He began his quest with a capital of less than five dollars. There were many disappointments, much weariness, and a long fast which came near to persuading him that his friends’ predictions were perhaps about to be fulfilled. But he got his opening.
Staggering with weakness, he had lived for two days in momentary dread of arrest for drunkenness. Then just when it seemed that he could go no farther, a former acquaintance from the West, of whose presence in the city he was aware, met him. Among the first questions was: “Do you need money?” and forthwith a generous fifteen dollars was placed in his hand. That day one of his special stories was accepted, and only a few days later he was taken on the staff of the Daily News, where soon the best assignments of the paper were given him.
Do you know why you are getting the best work to do here?” asked one of the new friends.
“Why?”
“It’s because you’re white.”
This position he retained until May of the following year, meantime contributing to the editorial page of The Saturday Evening Post. Then an attack of typhoid lost him his position; but he had made loyal friends, who delighted to come to his aid. Something of the quality of his own loyalty is expressed in an entry in his diary shortly after leaving the hospital. “Many good lessons in human nature. Learned much about who are the real friends, who may be trusted to a finish, who are not quitters, but it shall not be written.” During the period of his convalescence which he spent among the Shawangunk Mountains of Sullivan County, New York, he decided that if it were possible he would not go back to newspaper work. A friend had sent him a letter of introduction to the editor of Outing, which in August he presented, and was asked to bring in an article on the preservation of the Adirondack Park as a national playground. The article proved acceptable, and thenceforth most of his work was done for that magazine.

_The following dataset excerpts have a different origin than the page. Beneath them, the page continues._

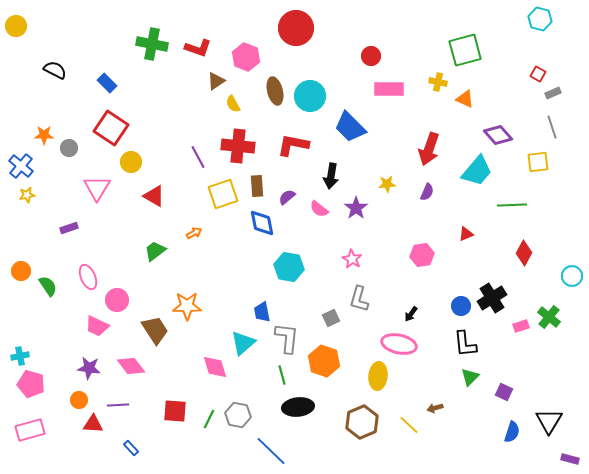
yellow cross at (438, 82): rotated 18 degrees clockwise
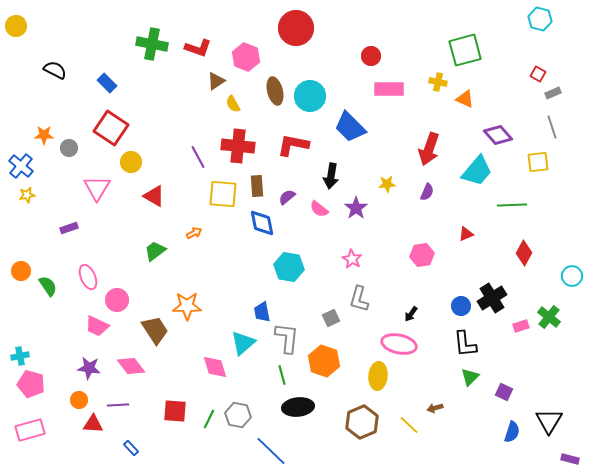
yellow square at (223, 194): rotated 24 degrees clockwise
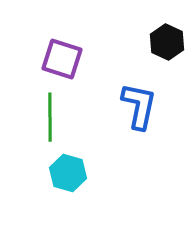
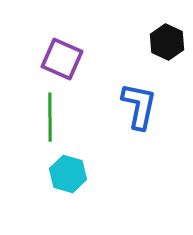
purple square: rotated 6 degrees clockwise
cyan hexagon: moved 1 px down
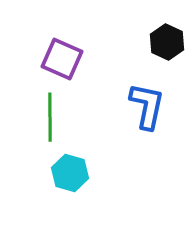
blue L-shape: moved 8 px right
cyan hexagon: moved 2 px right, 1 px up
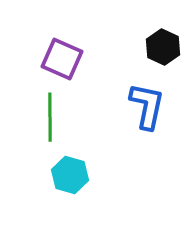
black hexagon: moved 4 px left, 5 px down
cyan hexagon: moved 2 px down
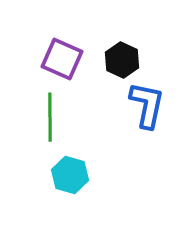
black hexagon: moved 41 px left, 13 px down
blue L-shape: moved 1 px up
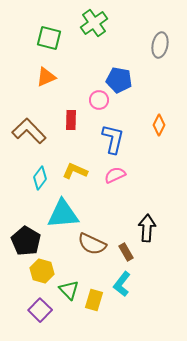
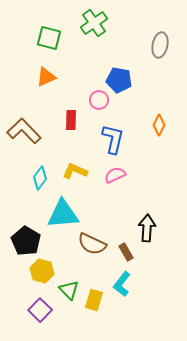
brown L-shape: moved 5 px left
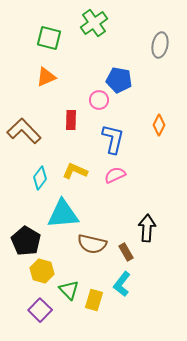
brown semicircle: rotated 12 degrees counterclockwise
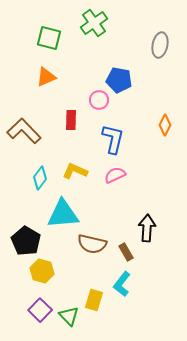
orange diamond: moved 6 px right
green triangle: moved 26 px down
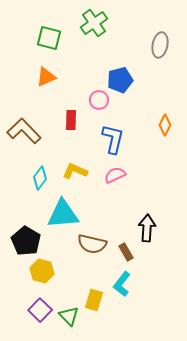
blue pentagon: moved 1 px right; rotated 25 degrees counterclockwise
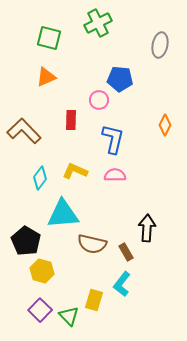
green cross: moved 4 px right; rotated 8 degrees clockwise
blue pentagon: moved 1 px up; rotated 20 degrees clockwise
pink semicircle: rotated 25 degrees clockwise
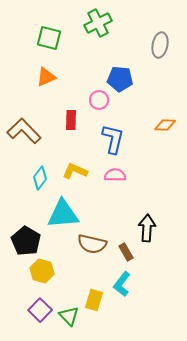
orange diamond: rotated 65 degrees clockwise
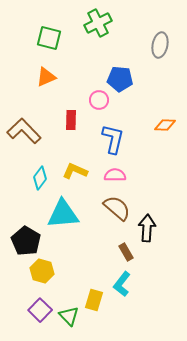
brown semicircle: moved 25 px right, 36 px up; rotated 152 degrees counterclockwise
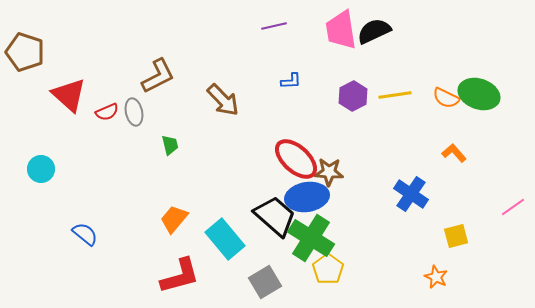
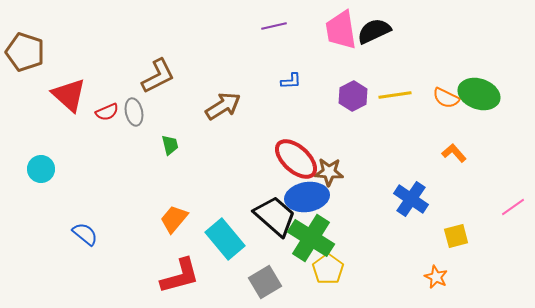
brown arrow: moved 6 px down; rotated 78 degrees counterclockwise
blue cross: moved 5 px down
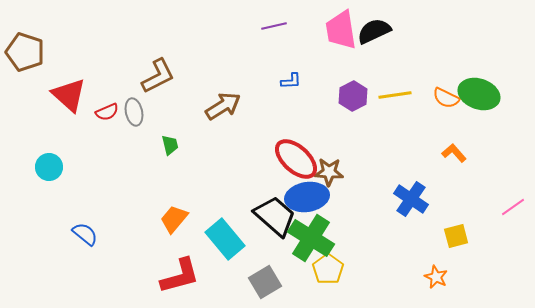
cyan circle: moved 8 px right, 2 px up
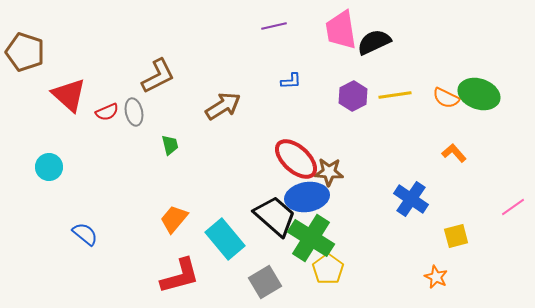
black semicircle: moved 11 px down
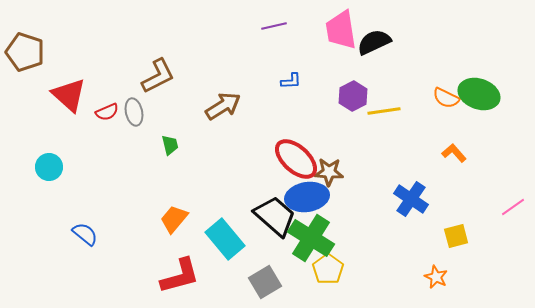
yellow line: moved 11 px left, 16 px down
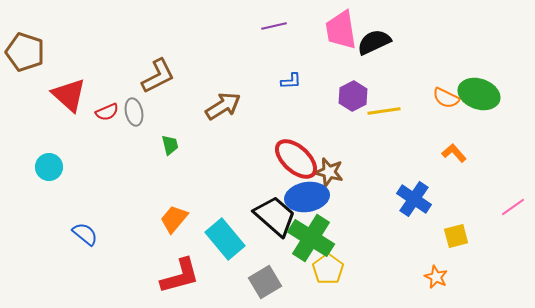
brown star: rotated 12 degrees clockwise
blue cross: moved 3 px right
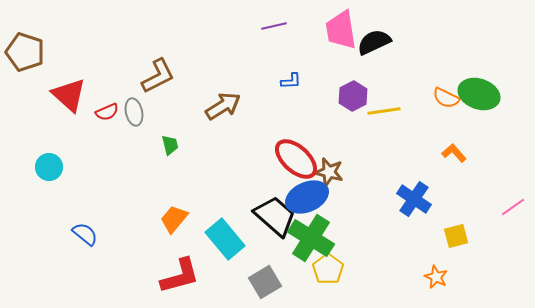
blue ellipse: rotated 15 degrees counterclockwise
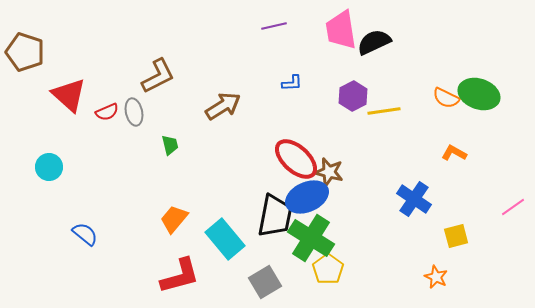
blue L-shape: moved 1 px right, 2 px down
orange L-shape: rotated 20 degrees counterclockwise
black trapezoid: rotated 60 degrees clockwise
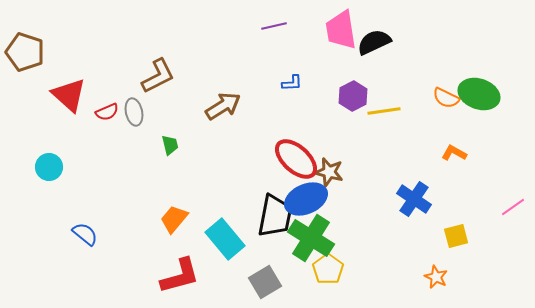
blue ellipse: moved 1 px left, 2 px down
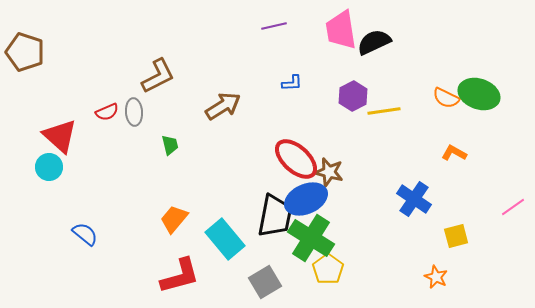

In September he wrote his friend, Mr. James A. Leroy.
“My Dear Jim,—I think that regardless of your frightful neglect I shall be obliged to write you another note expressing sense of under-obligationness to you for that letter. It is the best thing I’ve run up against so to speak. As a result of it I am to have the pleasure of hastening Detroitward. There I shall register at the House. I shall sit in the window with my feet higher than my head, and wear a one-hundred-and-fifty-dollar-a-week air of nonchalance. When the festive Detroit reporter shys past looking hungrily at the cafe, I’ll look at my watch with a wonder-if-it’s-time-to-dress-for-dinner air and fill his soul with envy. This has been the dream that has haunted me ever since those childhood days when you and I ate at Spaghetti’s and then went to the House to talk it over. I shall carry out the dire scheme and then—well, then, if Fate says for me to hustle across the Great Divide, I’ll go with the feeling that life has not been in vain.”